Vous vous êtes trompé dans la lettre écrite à me du Chastelet. Vous luy dites que vous vous souvenez qu'en 1724 l'abbé Desf. vous montra un libelle à la Riviere Bourdet. Vous prenez 1725 pour 1724, car en 1724 j'étois à la Riviere avec vous, etc. . . . .

Point du tout. Je relis les anciennes lettres, et celles de L'abbé des Fontaines, c'est moy qui m'étois trompé et qui avois pris un chifre pour un autre.
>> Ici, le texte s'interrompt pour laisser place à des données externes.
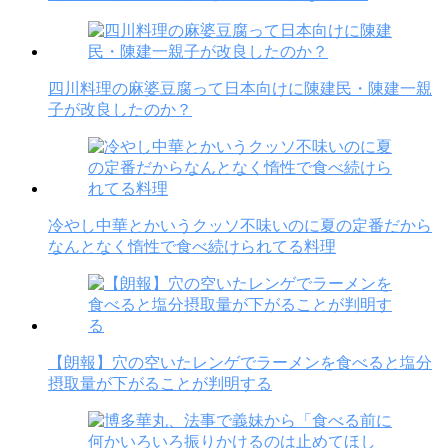
四川料理の麻婆豆腐って日本向けに陳建民・陳建一親
子が改良したのか？
冷やし中華とかいうクッソ不味いのに夏の定番だから
なんとなく惰性で食べ続けられてる料理
【朗報】穴の空いたレンゲでラーメンを食べると塩分
摂取量が下がることが判明する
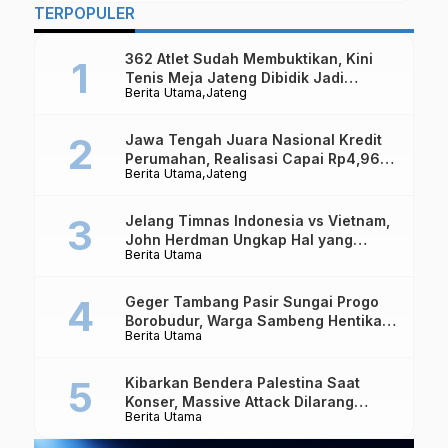
TERPOPULER
362 Atlet Sudah Membuktikan, Kini
Tenis Meja Jateng Dibidik Jadi
Berita Utama
Jateng
Kekuatan Nasional
Jawa Tengah Juara Nasional Kredit
Perumahan, Realisasi Capai Rp4,96
Berita Utama
Jateng
Triliun
Jelang Timnas Indonesia vs Vietnam,
John Herdman Ungkap Hal yang
Berita Utama
Dipertaruhkan
Geger Tambang Pasir Sungai Progo
Borobudur, Warga Sambeng Hentikan
Berita Utama
Alat Berat dan Usir Truk
Kibarkan Bendera Palestina Saat
Konser, Massive Attack Dilarang
Berita Utama
Masuk Singapura Lagi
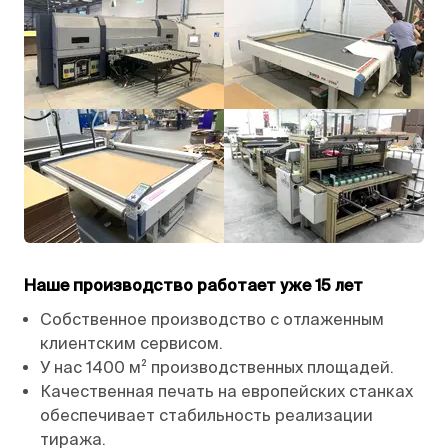
Наше производство работает уже 15 лет
Собственное производство с отлаженным
клиентским сервисом.
У нас 1400 м² производственных площадей.
Качественная печать на европейских станках
обеспечивает стабильность реализации
тиража.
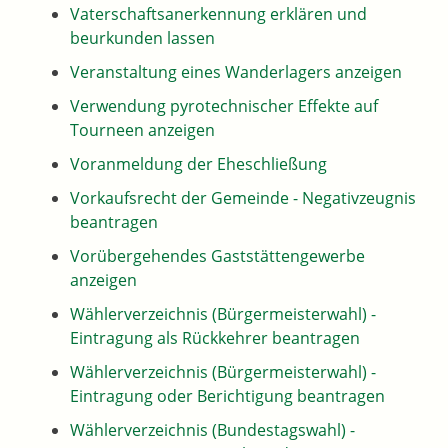
Vaterschaftsanerkennung erklären und
beurkunden lassen
Veranstaltung eines Wanderlagers anzeigen
Verwendung pyrotechnischer Effekte auf
Tourneen anzeigen
Voranmeldung der Eheschließung
Vorkaufsrecht der Gemeinde - Negativzeugnis
beantragen
Vorübergehendes Gaststättengewerbe
anzeigen
Wählerverzeichnis (Bürgermeisterwahl) -
Eintragung als Rückkehrer beantragen
Wählerverzeichnis (Bürgermeisterwahl) -
Eintragung oder Berichtigung beantragen
Wählerverzeichnis (Bundestagswahl) -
Voylà la seule erreur que j'espère comettre dans cette affaire qui sera poursuivie avec une rigueur nécessaire, égale à la tendre amitié que j'ay pour vous depuis vingt cinq années.

V.

Me Duch par parentèse a très grand tort de m'avoir caché tout cela pendant 8 jours. C'est retarder de 8 jours mon triomphe quoyque ce soit un triomphe bien triste qu'une victoire remportée sur le plus méprisable ennemy. La justification la plus ample est d'une nécessité indispensable, et je peux vous répondre que vous aprouverez la modération extrême et la verité de mon mémoire. Il doit toucher et convaincre. Encor une fois, et encor mille fois, vous vous imaginez que je dois penser comme mr de la Popliniere qui étant à la tête d'une famille, d'une grande maison, ayant un employ sérieux, et pouvant prétendre à des places, ne doit répondre que par le silence, à un libelle intitulé le Mentor cavalier, ou au vers impertinent de ce malheureux Roussau qui outrage tous les hommes en demandant pardon à dieu, et qui s'avise d'offenser en luy un homme estimable qu'il n'a jamais connu. Ce silence convient très bien à Pollion, mais il me déshonoreroit. Je suis un homme de lettres, et l'envie a les yeux continuellement ouverts sur moy, je dois compte de tout au public éclairé, et me taire c'est trahir ma cause. J'ay tout lieu d'espérer que ce sera pour la dernière fois, et que Le reste de mes jours ne sera consacré qu'aux douceurs de L'amitié.

J'aurois souhaitté que vous n'eussiez point envoié tous ces libelles au Prince R. et surtout que vous eussiez écrit une autre lettre à madame du Chastelet. Réparez tout cela au nom de L'amitié. Je vous répète que vous ne connaissez pas madame du Chastelet. C'est une âme si intrépide et si grande qu'elle prend pour le plus cruel de tous les afronts, ce que mon cœur pardonne aisément. Comptez que mon intérest a moins de part à tout ce que j'écris, que mon amitié pour vous.

V.

Avez vous envoyé le Neuton à mr de Montaze? Je vous prie de n'y pas manquer.